O presente mais sagrado que se poderia dar a um amigo eles compartilharam com seus inimigos. Mas isso não podia ser aceito, era um insulto. O branco europeu sempre sustentou que homem que é homem, homem macho, tem é que desafiar, duelar. Mas a solução da transculturação mostrava que o negro e o indígena era teimoso na lida de fazer a sua cultura vingar sem se vingar. E esse é o ponto de valor que ainda resta no sincretismo, a capacidade de fazer a cultura subalterna sobreviver. A guerra de posição de Gramsci. Fora isso, o sincretismo é basicamente aculturação e higienização. Assim como, fora os poucos casos de amor e empoderamento de homens e mulheres pobres e segregados, a miscigenação não foi mais do que a prática institucionalizada de estupro das africanas e indígenas por brancos europeus. Mesmo nesses casos tão profundamente dolorosos, os povos escravizados concederam acesso a sua sabedoria, inclusive à sua medicina tradicional. E dentro dela, à cannabis.
Uma das dimensões consideradas por essas sociedades advindas do politeísmo era justamente a sacralidade da natureza, que pode permitir contato com o divino, e a revelação das estética de deus, a sua beleza, os seus ensinamentos, o seu amor. O amor do e ao cosmo.

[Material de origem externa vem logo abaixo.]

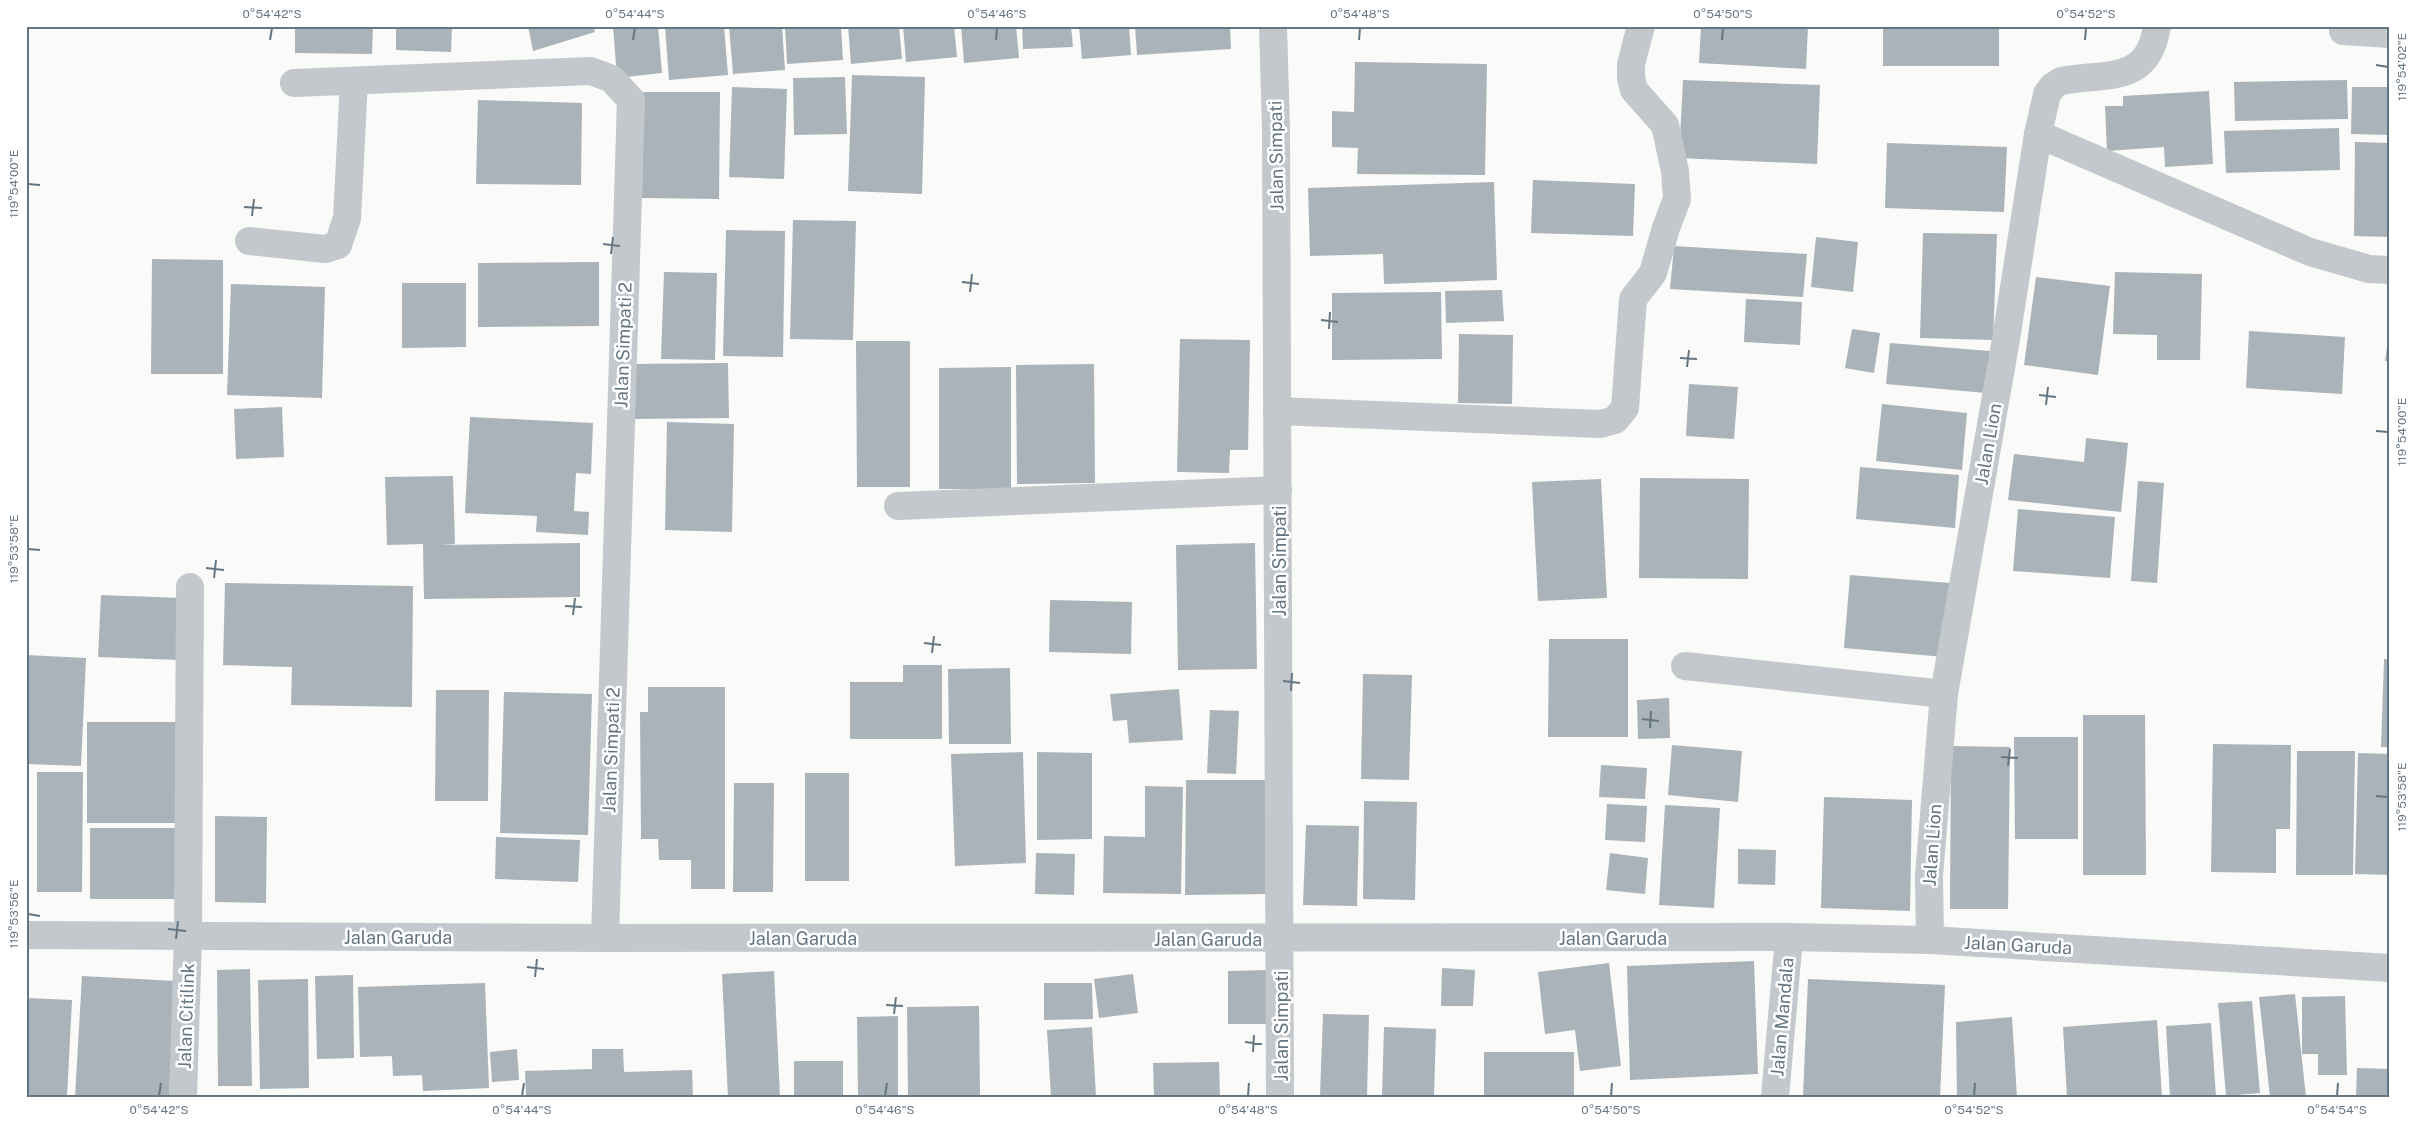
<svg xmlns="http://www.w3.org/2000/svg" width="2416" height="1123" font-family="'Public Sans',sans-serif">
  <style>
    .building { fill: #aab3b9 }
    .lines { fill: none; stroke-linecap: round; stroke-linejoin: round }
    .minor { stroke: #c3c8cc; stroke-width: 28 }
    .ticks { fill: none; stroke: #657683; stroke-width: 2 }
    .labels { text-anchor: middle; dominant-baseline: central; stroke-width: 5; stroke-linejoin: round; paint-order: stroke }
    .street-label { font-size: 18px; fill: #657683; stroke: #fff }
    .neatline { fill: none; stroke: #657683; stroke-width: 2 }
    .ticks-label { font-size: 12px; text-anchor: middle; fill: #657683 }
  </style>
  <rect width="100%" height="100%" fill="#fafaf8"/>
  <g class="building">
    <polygon points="295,26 373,26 372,54 295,53"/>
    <polygon points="396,26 452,26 451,52 396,50"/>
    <polygon points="528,26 593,26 595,32 533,51"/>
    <polygon points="613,26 658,26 662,73 617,78"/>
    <polygon points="665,26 724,26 728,75 669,80"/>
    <polygon points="729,26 782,26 785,70 733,74"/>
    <polygon points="785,26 841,26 843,60 787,64"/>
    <polygon points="848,26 899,26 902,59 851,64"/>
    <polygon points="903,26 954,26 957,57 906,62"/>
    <polygon points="961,26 1016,26 1019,58 964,63"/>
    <polygon points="1022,26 1071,26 1073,47 1023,49"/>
    <polygon points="1079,26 1129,26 1131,55 1082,59"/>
    <polygon points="1135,26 1230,26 1231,49 1137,55"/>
    <polygon points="1701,26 1808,26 1806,69 1699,63"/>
    <rect x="1883" y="26" width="116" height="40"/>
    <polygon points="1355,62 1487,64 1485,175 1357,174 1358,148 1332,147 1332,111 1354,112"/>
    <polygon points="852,75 925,77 922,194 848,191"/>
    <polygon points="845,77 847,134 794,135 793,78"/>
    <polygon points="1683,80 1820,85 1817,164 1679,158"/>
    <polygon points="2347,80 2348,119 2235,121 2234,82"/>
    <polygon points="732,87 787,89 784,179 729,177"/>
    <polygon points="2352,87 2390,87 2390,135 2351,134"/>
    <polygon points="2209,91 2213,164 2165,167 2164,147 2107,151 2105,106 2123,106 2123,96"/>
    <polygon points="643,92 720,92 719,199 642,198"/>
    <polygon points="478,100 582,103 581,185 476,184"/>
    <polygon points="2339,128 2340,170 2226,173 2224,131"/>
    <polygon points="2355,142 2390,143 2390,237 2354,236"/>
    <polygon points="1887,143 2007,147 2004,212 1885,208"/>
    <polygon points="1533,180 1635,184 1633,236 1531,233"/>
    <polygon points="1494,182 1497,280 1384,284 1383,254 1310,256 1308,188"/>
    <polygon points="793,220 856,221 853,340 790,339"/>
    <polygon points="726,230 785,231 783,357 723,356"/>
    <polygon points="1923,233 1997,234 1993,340 1920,338"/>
    <polygon points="1816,237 1858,242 1853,292 1811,287"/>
    <polygon points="1674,246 1807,254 1803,297 1670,289"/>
    <polygon points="152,259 223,260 223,374 151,374"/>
    <polygon points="599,262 599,326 478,327 478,263"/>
    <polygon points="664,272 717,273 715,360 661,359"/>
    <polygon points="2115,272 2202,274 2200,360 2157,360 2157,335 2113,334"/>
    <polygon points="2036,277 2110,286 2098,375 2024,365"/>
    <polygon points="402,283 466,283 466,347 402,348"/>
    <polygon points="231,284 325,287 322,398 227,395"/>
    <polygon points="1502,290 1504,321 1446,323 1445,291"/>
    <polygon points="1441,292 1442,359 1332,360 1332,293"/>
    <polygon points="1746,299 1802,302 1800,345 1744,342"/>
    <polygon points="1852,329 1880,333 1874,373 1845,368"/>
    <polygon points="2249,331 2345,337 2342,394 2246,388"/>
    <polygon points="2389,332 2390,332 2390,361 2385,361"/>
    <polygon points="1459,334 1513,335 1512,404 1458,403"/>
    <polygon points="1180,339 1250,340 1248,450 1230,450 1229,473 1177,472"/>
    <polygon points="856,341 910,341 910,487 857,487"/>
    <polygon points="1890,343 1990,351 1986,393 1886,384"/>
    <polygon points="728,363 729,418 632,419 632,364"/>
    <polygon points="1094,364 1095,483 1017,484 1016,365"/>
    <polygon points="1011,367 1011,489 939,489 939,368"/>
    <polygon points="1689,384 1738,387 1734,439 1686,436"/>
    <polygon points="1882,404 1967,413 1962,470 1876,461"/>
    <polygon points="282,407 284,457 236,459 234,409"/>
    <polygon points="470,417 593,423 591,474 576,473 574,511 589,512 588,535 536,532 537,516 465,513"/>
    <polygon points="667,422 734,424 732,532 665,530"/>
    <polygon points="2086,438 2128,443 2121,512 2008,500 2014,454 2084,462"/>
    <polygon points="1860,467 1959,475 1955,528 1856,519"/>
    <polygon points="453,476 455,544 440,545 580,543 580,597 424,599 423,544 387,545 385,477"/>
    <polygon points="1640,478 1749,479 1748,579 1639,578"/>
    <polygon points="1601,479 1607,598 1538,601 1532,482"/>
    <polygon points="2138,481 2164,483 2157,583 2131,581"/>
    <polygon points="2018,509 2115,517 2110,578 2013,571"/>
    <polygon points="1255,543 1257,669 1178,670 1176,545"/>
    <polygon points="1850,575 1950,583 1944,657 1844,648"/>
    <polygon points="225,583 413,586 412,707 291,705 292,667 223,665"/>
    <polygon points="101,595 181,598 179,660 98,657"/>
    <polygon points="1050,600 1132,602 1131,654 1049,652"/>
    <polygon points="1549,639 1628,639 1628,737 1548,737"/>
    <polygon points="26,655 86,658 81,766 27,764"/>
    <polygon points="2384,659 2390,659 2390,747 2381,747"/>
    <polygon points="903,665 942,665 942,739 850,739 850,682 903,682"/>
    <polygon points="1010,668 1011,744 949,744 948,669"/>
    <polygon points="1363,674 1412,675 1409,780 1361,779"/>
    <polygon points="648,687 725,687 725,889 691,889 691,860 659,860 658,839 641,839 640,712 648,712"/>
    <polygon points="1179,689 1183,740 1129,743 1127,720 1113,721 1110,694"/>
    <polygon points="436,690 489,690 488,801 435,801"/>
    <polygon points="504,692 592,694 588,835 500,833"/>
    <polygon points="1669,698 1670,738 1638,739 1637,700"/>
    <polygon points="1210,710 1239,711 1236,774 1207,773"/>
    <polygon points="2083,715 2145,715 2146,875 2083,875"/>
    <polygon points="87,722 181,722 180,823 87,823"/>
    <polygon points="2014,737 2078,737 2078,839 2015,839"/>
    <polygon points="2213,744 2291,745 2290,829 2276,829 2276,873 2211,872"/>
    <polygon points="1672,745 1742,751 1738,802 1668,795"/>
    <polygon points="1951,746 2010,747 2008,909 1950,909"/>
    <polygon points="2297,751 2355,751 2353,875 2296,875"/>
    <polygon points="1023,752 1026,863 955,866 951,754"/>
    <polygon points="1037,752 1092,753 1092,839 1037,840"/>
    <polygon points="2358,753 2390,754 2390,875 2355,874"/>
    <polygon points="1601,765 1647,768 1645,799 1599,797"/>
    <polygon points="37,772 83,772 82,892 37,892"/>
    <rect x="805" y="773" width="44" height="108"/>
    <polygon points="1186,780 1269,780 1269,894 1185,895"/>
    <polygon points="734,783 774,783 773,892 733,892"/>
    <polygon points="1145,786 1183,787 1181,894 1103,893 1104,836 1145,837"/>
    <polygon points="1824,797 1912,800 1910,911 1821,908"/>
    <polygon points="1364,801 1417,802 1415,900 1363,899"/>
    <polygon points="1607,804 1647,806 1645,842 1605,840"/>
    <polygon points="1665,805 1720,808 1714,908 1659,905"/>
    <polygon points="215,816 267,817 266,903 215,902"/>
    <polygon points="1306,825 1359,826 1357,906 1303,905"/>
    <rect x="90" y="828" width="90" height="71"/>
    <polygon points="496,837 580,840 578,882 495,879"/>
    <polygon points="1738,849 1776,850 1775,885 1738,884"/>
    <polygon points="1036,853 1075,854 1074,895 1035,894"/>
    <polygon points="1610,853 1648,858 1645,894 1606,890"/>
    <polygon points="1754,961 1758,1074 1630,1080 1627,966"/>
    <polygon points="1609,963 1621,1066 1580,1071 1575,1030 1545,1034 1538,972"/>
    <polygon points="1442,968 1475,970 1473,1006 1441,1006"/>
    <polygon points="250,969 252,1086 218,1086 217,970"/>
    <polygon points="1268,970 1268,1024 1228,1024 1228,971"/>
    <polygon points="774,971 780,1097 728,1097 722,974"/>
    <polygon points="1133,974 1138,1013 1099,1018 1094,979"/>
    <polygon points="353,975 354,1058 317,1059 315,976"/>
    <polygon points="82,976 176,981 169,1097 75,1097"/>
    <polygon points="308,979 309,1088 260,1089 258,980"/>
    <polygon points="1808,979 1945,985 1940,1097 1803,1096"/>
    <polygon points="485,983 489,1088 423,1091 422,1075 393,1076 392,1056 360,1057 358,987"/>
    <polygon points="1044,983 1092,983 1093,1019 1044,1020"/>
    <polygon points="2295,994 2306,1097 2270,1097 2259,997"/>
    <polygon points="2345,996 2347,1075 2318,1075 2318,1054 2302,1054 2302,997"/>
    <polygon points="26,998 72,1000 67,1097 26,1096"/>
    <polygon points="2252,1001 2260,1093 2226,1096 2218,1003"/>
    <polygon points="979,1006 980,1097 908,1097 907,1007"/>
    <polygon points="1323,1014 1369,1015 1367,1097 1320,1096"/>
    <polygon points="898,1016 898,1097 858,1097 857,1017"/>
    <polygon points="2012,1017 2017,1097 1957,1097 1956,1022"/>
    <polygon points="2157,1020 2162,1097 2067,1097 2063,1027"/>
    <polygon points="2211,1023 2216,1097 2170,1097 2166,1026"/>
    <polygon points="1092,1027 1096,1097 1051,1097 1047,1030"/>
    <polygon points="1384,1027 1436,1029 1434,1097 1382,1097"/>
    <polygon points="517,1049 519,1080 492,1082 490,1052"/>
    <polygon points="592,1049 623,1049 624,1072 692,1070 693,1097 526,1097 525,1071 592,1069"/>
    <rect x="1484" y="1052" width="90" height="45"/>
    <rect x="794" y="1061" width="49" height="36"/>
    <polygon points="1219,1062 1220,1097 1154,1097 1153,1063"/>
    <polygon points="2357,1068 2389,1069 2388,1097 2356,1097"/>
  </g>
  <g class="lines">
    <g class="minor">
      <polyline points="1273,26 1276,129 1280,1097"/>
      <polyline points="2343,31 2390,34"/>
      <polyline points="294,83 591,71 612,79 631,100 605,938"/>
      <polyline points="2038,134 2310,252 2369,269 2390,270"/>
      <polyline points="249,241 325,249 338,245 347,218 354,81"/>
      <polyline points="1277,411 1600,424 1615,420 1625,408 1633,299 1653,273 1666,228 1677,199 1675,171 1665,125 1634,90 1631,78 1631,64 1641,26"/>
      <polyline points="898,506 1278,490"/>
      <polyline points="1685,666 1944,694"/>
      <polyline points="26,935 605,938 1789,937 1930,940 2390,968"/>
      <path d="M1930,940L1929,876L1944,694L2006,339L2038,134L2047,94L2053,86L2061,81C2108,72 2148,85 2157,26"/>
      <polyline points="183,1097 188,936 190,587"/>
      <polyline points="1775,1097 1789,937"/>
    </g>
  </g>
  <path class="ticks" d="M270,40L272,28M633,40L635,28M996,40L997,28M1359,40L1360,28M1722,40L1723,28M2085,40L2086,28M2376,65L2388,67M28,184L40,185M244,207L262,208M252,216L254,199M603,244L620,246M611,254L613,237M962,282L979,284M970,292L972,274M1321,320L1338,322M1329,329L1330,312M1680,358L1697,359M1687,367L1689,350M2039,395L2056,397M2046,405L2048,387M2376,431L2388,432M28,549L40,550M206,568L224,570M214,578L216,560M565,606L582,607M573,615L575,598M924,643L941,645M932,653L934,636M1283,681L1300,683M1291,691L1292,673M1642,719L1659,721M1650,728L1651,711M2001,757L2018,758M2008,766L2010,749M2376,796L2388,797M28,914L40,916M168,929L186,931M176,939L178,921M527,967L544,969M535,977L537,959M886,1005L903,1006M894,1014L896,997M1245,1042L1262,1044M1253,1052L1254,1035M159,1096L161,1083M522,1096L524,1083M885,1096L887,1083M1248,1096L1249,1083M1611,1096L1612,1083M1974,1096L1975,1083M2337,1096L2338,1083"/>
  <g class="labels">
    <g class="street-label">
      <text transform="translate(1276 156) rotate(-91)">Jalan Simpati</text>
      <text transform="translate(623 345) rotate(-88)">Jalan Simpati 2</text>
      <text transform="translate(1988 444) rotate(-80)">Jalan Lion</text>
      <text transform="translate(1279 561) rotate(-90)">Jalan Simpati</text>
      <text transform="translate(611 750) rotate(-88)">Jalan Simpati 2</text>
      <text transform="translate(1932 845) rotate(-86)">Jalan Lion</text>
      <text x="398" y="937">Jalan Garuda</text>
      <text x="803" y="938">Jalan Garuda</text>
      <text x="1613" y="938">Jalan Garuda</text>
      <text x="1208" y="939">Jalan Garuda</text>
      <text transform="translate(2018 945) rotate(3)">Jalan Garuda</text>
      <text transform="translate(186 1016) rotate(-88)">Jalan Citilink</text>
      <text transform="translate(1782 1017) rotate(-85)">Jalan Mandala</text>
      <text transform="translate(1281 1026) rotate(-90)">Jalan Simpati</text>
    </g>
  </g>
  <rect width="2416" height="1123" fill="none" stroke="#ffffff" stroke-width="55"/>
  <rect x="28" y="28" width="2360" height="1068" class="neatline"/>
  <g class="ticks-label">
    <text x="272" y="18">0°54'42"S</text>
    <text x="635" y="18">0°54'44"S</text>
    <text x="997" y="18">0°54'46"S</text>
    <text x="1360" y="18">0°54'48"S</text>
    <text x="1723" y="18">0°54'50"S</text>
    <text x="2086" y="18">0°54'52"S</text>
    <text transform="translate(2402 67) rotate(-90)" y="4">119°54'02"E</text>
    <text transform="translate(14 184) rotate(-90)" y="4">119°54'00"E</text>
    <text transform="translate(2402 432) rotate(-90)" y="4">119°54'00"E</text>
    <text transform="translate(14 549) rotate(-90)" y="4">119°53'58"E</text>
    <text transform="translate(2402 797) rotate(-90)" y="4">119°53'58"E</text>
    <text transform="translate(14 914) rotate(-90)" y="4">119°53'56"E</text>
    <text x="159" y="1114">0°54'42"S</text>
    <text x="522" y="1114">0°54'44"S</text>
    <text x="885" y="1114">0°54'46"S</text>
    <text x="1248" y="1114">0°54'48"S</text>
    <text x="1611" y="1114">0°54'50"S</text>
    <text x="1974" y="1114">0°54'52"S</text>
    <text x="2337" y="1114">0°54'54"S</text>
  </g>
</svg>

E plantas tais como a coca in natura, a erva-mate, o peiote, o mistura da aiuasca, a cannabis sativa, a cannabis indica, o tabaco, o mescal, o cacau, o açaí, o guaraná, o café, além dos cogumelos, são todas capazes de ativar repostas do nosso organismo relacionadas à nossa disposição e humor, chegando até mesmo a alucinar.
Esses ativadores sempre existiram ao redor do mundo e resultaram em bebidas e fumos que liberam substância psicoativa bem populares entre os brancos. Eles, inclusive, na maioria dos casos capturaram verdadeiras especiarias ancestrais da periferia para suportar a sua condição multipatológica decorrente do crescente desequilíbrio no seu contato com a natureza. Mas esse é o verdadeiro inferno que existe. Um remédio, para quem não conhece o conceito. Apenas alguns desses estimulantes neurológicos naturais foram vistos como mais perigosos, justamente por estarem associados a rituais sagrados que permitia aos politeístas, sobretudo os sacerdotes, verem, considerarem e revelarem múltiplas dimensões da realidade social, individual, espiritual e cósmica.
E o meu remédio natural, que tantos se sacrificaram para conseguir fazer continuar existindo, me mostra claramente. Há uma cor no fim do túnel. Chegando bem pertinho, ela é a mistura perfeita de todas as demais. Ela é preta.